Olivier Schrameck plaide pour une régulation complète
« Bravo ». Alors qu’Emmanuel Macron plaidait samedi dernier pour l’extension des pouvoirs du Conseil supérieur de l’audiovisuel aux contenus numériques comme les jeux vidéo ou sur internet pour lutter contre la pornographie accessible aux enfants, son président Olivier Schrameck s’est réjouit mardi de cette avancée pour laquelle il plaide « depuis 5 ans », a-t-il souligné lors du traditionnel déjeuner de l’Association des journalistes médias (AJM). « Pour que la régulation soit efficace, il faut qu'elle soit complète. Une régulation incomplète est une régulation insatisfaisante », a-t-il résumé, tout en soulignant que les propositions présidentielles nécessiteraient des « modifications législatives profondes ». Il s’est également montré favorable, parallèlement à une telle extension du champ d'action du CSA, à ce que ce dernier soit doté de méthodes de régulation « considérablement modifiées, notamment en faisant la place à l'autorégulation, à la corégulation et en appliquant des schémas de donnant-donnant ». En clair, « que les acteurs qui accept(ent) les règles du jeu, qu'on qualifie parfois d'acteurs vertueux, auraient des possibilités plus favorables que ceux qui s'y refus(ent) et donc un régime (...) d'incitation", a-t-il insisté. Une allusion à peine voilée aux groupes qui ont par exemple des engagements en matière d'investissement dans la production de programmes en France, contrairement aux plateformes américaines type Netflix ou Amazon. « Le principe me paraît être d'actualiser la régulation, mais aussi de l'assouplir en l'élargissant, les deux vont de pair. On ne peut pas concevoir de régulation élargie sans l'assouplir », a-t-il plaidé, tout en soulignant que ce serait au législateur d'en décider les contours, avec le pouvoir exécutif.

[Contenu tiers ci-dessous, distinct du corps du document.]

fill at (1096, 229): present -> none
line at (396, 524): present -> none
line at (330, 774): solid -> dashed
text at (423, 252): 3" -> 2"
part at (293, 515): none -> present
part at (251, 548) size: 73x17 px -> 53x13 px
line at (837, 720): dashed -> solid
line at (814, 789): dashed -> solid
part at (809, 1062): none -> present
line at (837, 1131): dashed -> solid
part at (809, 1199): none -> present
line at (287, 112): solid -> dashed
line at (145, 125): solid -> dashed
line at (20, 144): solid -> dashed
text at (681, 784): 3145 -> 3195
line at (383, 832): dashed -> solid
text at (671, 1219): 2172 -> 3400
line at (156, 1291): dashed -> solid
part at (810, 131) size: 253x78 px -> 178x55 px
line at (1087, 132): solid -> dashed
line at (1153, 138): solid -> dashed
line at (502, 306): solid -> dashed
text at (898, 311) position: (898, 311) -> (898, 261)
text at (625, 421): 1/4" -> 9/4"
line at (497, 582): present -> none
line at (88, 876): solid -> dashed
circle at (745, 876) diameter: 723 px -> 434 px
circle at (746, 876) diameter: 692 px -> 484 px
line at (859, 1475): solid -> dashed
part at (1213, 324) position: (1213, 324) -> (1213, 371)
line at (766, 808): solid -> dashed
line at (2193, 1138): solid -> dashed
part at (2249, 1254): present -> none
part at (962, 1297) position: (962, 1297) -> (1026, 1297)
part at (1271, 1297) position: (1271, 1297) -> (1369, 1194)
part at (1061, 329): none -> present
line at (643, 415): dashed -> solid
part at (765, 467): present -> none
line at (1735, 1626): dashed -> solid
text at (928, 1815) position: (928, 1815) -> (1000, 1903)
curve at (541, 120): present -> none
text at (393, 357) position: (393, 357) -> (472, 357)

Pas une fusion, une coopération
Par ailleurs interrogé sur l’idée d’une fusion des sociétés de l’audiovisuel public, le président du CSA plaide plutôt pour que leurs actions soient surtout « marquées par plus de fédération, plus de coopération et plus de synergie », à l’image de la création de la chaine d’info franceinfo par France Télévisions, Radio France, France 24 et l’INA. Pour lui, une fusion poserait « plus de problèmes d’intégration alors que les priorités sont ailleurs », comme l’engagement vers une meilleure qualité des programmes, un effort soutenu pour la création et un rajeunissement du public, a-t-il indiqué devant l’AJM. De même, pour le président de CSA, « la territorialisation du service public de l’audiovisuel est fondamental, ce soit être un service de proximité ». Autres fondamentaux du service public, l’information où « l’investigation est un point essentiel, elle est au cœur », a-t-il martelé alors que la direction de France Télévisions fait actuellement face à la fronde de ses journalistes sur les possibles remises en cause de ses programmes emblématiques Envoyé Spécial et Complément d’enquête. « L’investigation est une arme aux mains des citoyens » pour s’assurer qu’ils ne sont pas sous le joug de pouvoirs politiques et/ou économiques.
RT France sous surveillance
Enfin, Olivier Schrameck s’est montré extrêmement ferme quant à l’arrivée prochaine dans le paysage audiovisuel français de la chaine russe RT France. Pour lui, « pour l’instant, le problème de confiance persiste » pour cette chaine qui avait été accusé au printemps par le président de la République Emmanuel Macron de s'être comporté avec le site Sputnik en « organes d'influence (...) et de propagande mensongère ». M. Schrameck a ainsi rappelé que l’instance qu’il préside, avec qui RT France a signé en septembre 2015 une convention en vue de la création de cette chaîne, lui avait imposé des engagements renforcés en matière « d'honnêteté et d'indépendance de l'information ». « Ces obligations figurent en toutes lettres dans la convention et si elles n'étaient pas respectées, croyez bien que le CSA ne resterait pas inactif », a-t-il mis en garde. Il a par ailleurs indiqué que RT France n'avait pas encore apporté de « réponse satisfaisante » concernant son comité d'éthique, resté incomplet depuis le retrait il y a plusieurs mois de l'académicienne Hélène Carrère d'Encausse.Il a également rappelé que les régulateurs de plusieurs autres pays surveillaient de près les activités de RT, citant l'Ofcom au Royaume-Uni « qui a déjà émis 14 mises en demeure et a menacé de sanction Russia Today ». « Nous ne nous cachons pas d'observer aujourd'hui le site Sputnik, compte tenu des liens manifestes entre ce site et la chaîne dont la création est annoncée", et dès que RT France sera lancée, « nous l'observerons constamment » en vue de « réagir avec promptitude à toute anomalie qui se produirait », a prévenu Olivier Schrameck.